Monday, July 02, 2007

Sometimes Dull is the Best Thing of All …

So nothing dramatic happened in Maine. The two presidents cruised around the coastline and ate lobster.

That was the point.

In recent months, on a variety of issues, from missile defense to Kosovo to Iran to democracy, the United States and the Russian Federation were locking themselves into opposing positions. Increasingly, it appeared that no common ground could be reached between the two sides and that the only possible outcomes were confrontation or for one side to engage in the humiliating ritual of backing down.

So, no compromises were reached. No solutions were found. But what both George W. Bush and Vladimir Putin needed was breathing room.

The theme of the Bush-Putin meeting was: we are still talking. No definitive conclusions have been reached. No options have been ruled out. Dialogue is ongoing. We have disagreements on a number of issues—and some of them are serious—but the relationship is too important to be left to spiral downward on autopilot.

In the course of the talks, Putin provided some new ideas on missile defense; on contentious issues like Iran he promised that there would be “further substantial intercourse” between the two countries.
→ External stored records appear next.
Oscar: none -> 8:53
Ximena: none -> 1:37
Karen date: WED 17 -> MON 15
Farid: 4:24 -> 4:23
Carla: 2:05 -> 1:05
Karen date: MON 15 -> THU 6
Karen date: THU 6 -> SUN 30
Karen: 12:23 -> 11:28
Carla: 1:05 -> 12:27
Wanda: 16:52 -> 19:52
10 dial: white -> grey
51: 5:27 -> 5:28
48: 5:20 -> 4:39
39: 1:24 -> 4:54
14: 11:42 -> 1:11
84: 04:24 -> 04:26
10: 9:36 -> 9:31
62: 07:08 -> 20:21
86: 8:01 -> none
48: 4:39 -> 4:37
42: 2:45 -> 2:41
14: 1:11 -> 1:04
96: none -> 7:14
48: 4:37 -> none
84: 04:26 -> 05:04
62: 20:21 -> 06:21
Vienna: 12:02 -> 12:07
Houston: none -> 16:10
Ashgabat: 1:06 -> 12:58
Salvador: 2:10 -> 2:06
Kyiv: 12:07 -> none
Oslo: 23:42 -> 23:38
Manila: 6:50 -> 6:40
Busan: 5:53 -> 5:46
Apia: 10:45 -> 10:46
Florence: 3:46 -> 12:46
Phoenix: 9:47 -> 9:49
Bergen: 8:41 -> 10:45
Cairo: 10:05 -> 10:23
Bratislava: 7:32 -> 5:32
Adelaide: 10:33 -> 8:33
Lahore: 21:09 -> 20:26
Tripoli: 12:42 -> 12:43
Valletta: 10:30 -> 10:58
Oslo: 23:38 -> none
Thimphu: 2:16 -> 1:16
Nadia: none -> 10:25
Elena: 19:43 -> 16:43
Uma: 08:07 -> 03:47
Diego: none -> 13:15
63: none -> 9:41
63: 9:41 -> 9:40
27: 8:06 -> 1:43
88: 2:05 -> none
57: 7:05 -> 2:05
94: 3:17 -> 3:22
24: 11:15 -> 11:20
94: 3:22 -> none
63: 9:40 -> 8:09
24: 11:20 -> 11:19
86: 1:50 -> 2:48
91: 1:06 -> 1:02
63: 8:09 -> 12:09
More importantly, both presidents are still resisting the call increasingly heard from a variety of circles for engaging in a diplomatic version of the game of chicken. Dare the Russians to veto a resolution on Kosovo final status. Reject outright Putin’s proposal to build a missile defense system for Europe centered on the Gabala radar system in Azerbaijan.

Finally, the meeting is a clear reminder that there is nothing pre-ordained about a new chill in relations. If both Moscow and Washington want to make it a priority—and are willing to compromise down the line, solutions to the most contentious issues are possible. But the clock is running.